Betty lifted her skirts and stepped over the bright puddles, glancing disdainfully after the Hessian stragglers, who went singing down the drive.

"I hope their officers will get them," she remarked vindictively, "and the next time they offer us a guard, I shall accept him for good and all, if he happens to have been born on American soil. I don't mind Yankees so much--you can usually quiet them with the molasses jug--but these foreigners are awful. From a Hessian or a renegade Virginian, good Lord deliver us."

"Some of them have kind hearts," remarked Mrs. Ambler, wonderingly. "I don't see how they can bear to come down to fight us. The Major met General McClellan, you know, and he admitted afterwards that he shouldn't have known from his manner that he was not a Southern gentleman."

"Well, I hope he has left us a shoulder of bacon in the smokehouse," replied Betty, laughing. "You haven't eaten a mouthful for two days, mamma."

"I don't feel that I have a right to eat, my dear," said Mrs. Ambler. "It seems a useless extravagance when every little bit helps the army."

"Well, I can't support the army, but I mean to feed you," returned Betty decisively, and she went out to ask Hosea if he had found a new hiding place for the cattle. Except upon the rare mornings when Mr. Bill left his fishing, the direction of the farm had fallen entirely upon Betty's shoulders. Wilson, the overseer, was in the army, and Hosea had gradually risen to take his place. "We must keep things up," the girl had insisted, "don't let us go to rack and ruin--papa would have hated it so," and, with the negro's aid, she had struggled to keep up the common tenor of the old country life.

Rising at daybreak, she went each morning to overlook the milking of the cows, hidden in their retreat among the hills; and as the sun rose higher, she came back to start the field hands to the ploughing and the women to the looms in one of the detached wings. Then there was the big storehouse to go into, the rations of the servants to be drawn from their secret corners, the meal to be measured, and the bacon to be sliced with the care which fretted her lavish hands. After this there came the shucking of the corn, a negro frolic even in war years, so long as there was any corn to shuck, and lastly the counting of the full bags of grain before the heavy wagon was sent to the little mill beside the river. From sunrise to sunset the girl's hands were not idle for an instant, and in the long evenings, by the light of the home-made tallow dips, which served for candles, she would draw out a gray yarn stocking and knit busily for the army, while she tried, with an aching heart, to cheer her mother. Her sunny humour had made play of a man's work as of a woman's anxiety.

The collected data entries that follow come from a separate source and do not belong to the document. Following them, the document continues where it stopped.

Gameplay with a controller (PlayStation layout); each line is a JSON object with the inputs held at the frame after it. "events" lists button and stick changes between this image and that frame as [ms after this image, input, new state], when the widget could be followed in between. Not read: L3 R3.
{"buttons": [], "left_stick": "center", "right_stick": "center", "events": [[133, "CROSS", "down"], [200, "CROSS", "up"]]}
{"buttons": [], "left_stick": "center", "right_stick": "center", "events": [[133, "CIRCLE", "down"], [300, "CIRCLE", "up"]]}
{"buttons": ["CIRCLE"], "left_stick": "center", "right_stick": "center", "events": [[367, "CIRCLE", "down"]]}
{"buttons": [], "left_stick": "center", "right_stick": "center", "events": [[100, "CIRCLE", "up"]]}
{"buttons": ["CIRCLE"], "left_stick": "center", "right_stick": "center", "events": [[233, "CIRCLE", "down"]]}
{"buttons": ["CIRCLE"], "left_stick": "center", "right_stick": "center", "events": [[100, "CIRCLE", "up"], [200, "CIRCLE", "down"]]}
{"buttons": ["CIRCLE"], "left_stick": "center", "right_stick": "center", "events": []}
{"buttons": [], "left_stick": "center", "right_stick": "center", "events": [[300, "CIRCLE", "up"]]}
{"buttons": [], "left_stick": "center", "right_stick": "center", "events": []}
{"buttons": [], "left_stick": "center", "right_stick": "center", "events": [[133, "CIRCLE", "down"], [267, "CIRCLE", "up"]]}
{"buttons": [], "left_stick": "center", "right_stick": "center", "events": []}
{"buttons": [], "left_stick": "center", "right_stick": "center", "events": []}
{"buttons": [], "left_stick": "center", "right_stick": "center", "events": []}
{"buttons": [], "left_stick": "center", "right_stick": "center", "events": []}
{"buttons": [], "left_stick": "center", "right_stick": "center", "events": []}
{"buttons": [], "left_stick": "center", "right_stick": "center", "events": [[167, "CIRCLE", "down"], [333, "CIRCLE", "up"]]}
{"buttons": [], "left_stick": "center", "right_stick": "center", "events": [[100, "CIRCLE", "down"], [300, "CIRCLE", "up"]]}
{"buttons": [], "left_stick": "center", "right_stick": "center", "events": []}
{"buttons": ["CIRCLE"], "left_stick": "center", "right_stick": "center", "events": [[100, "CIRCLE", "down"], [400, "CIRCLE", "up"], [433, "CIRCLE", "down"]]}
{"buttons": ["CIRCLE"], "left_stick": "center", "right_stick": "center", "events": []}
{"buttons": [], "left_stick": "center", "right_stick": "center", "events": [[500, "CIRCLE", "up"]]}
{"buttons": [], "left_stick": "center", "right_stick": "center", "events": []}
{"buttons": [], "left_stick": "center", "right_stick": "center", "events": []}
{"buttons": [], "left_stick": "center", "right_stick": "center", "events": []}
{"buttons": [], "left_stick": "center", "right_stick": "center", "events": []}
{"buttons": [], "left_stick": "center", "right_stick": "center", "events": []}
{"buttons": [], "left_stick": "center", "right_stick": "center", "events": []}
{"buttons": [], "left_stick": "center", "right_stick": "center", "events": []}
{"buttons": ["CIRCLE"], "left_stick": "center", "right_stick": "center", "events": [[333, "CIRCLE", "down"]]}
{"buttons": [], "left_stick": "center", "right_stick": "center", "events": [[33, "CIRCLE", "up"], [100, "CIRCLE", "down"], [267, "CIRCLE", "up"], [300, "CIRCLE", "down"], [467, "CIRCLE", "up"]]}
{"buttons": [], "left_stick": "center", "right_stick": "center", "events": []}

Sometimes, on bright mornings, Mr. Bill would stroll over with his rod upon his shoulder and a string of silver perch in his hand. He had grown old and very feeble, and his angling had become a passion mightier than an army with bayonets. He took small interest in the war--at times he seemed almost unconscious of the suffering around him--but he enjoyed his chats with Union officers upon the road, who occasionally capped his stories of big sport with tales of mountain trout which they had drawn from Northern streams. He would sit for hours motionless under the willows by the river, and once when his house was fired, during a raid up the valley, he was heard to remark regretfully that the messenger had "scared away his first bite in an hour." Placid, wide-girthed, dull-faced, innocent as a child, he sat in the midst of war dangling his line above the silver perch.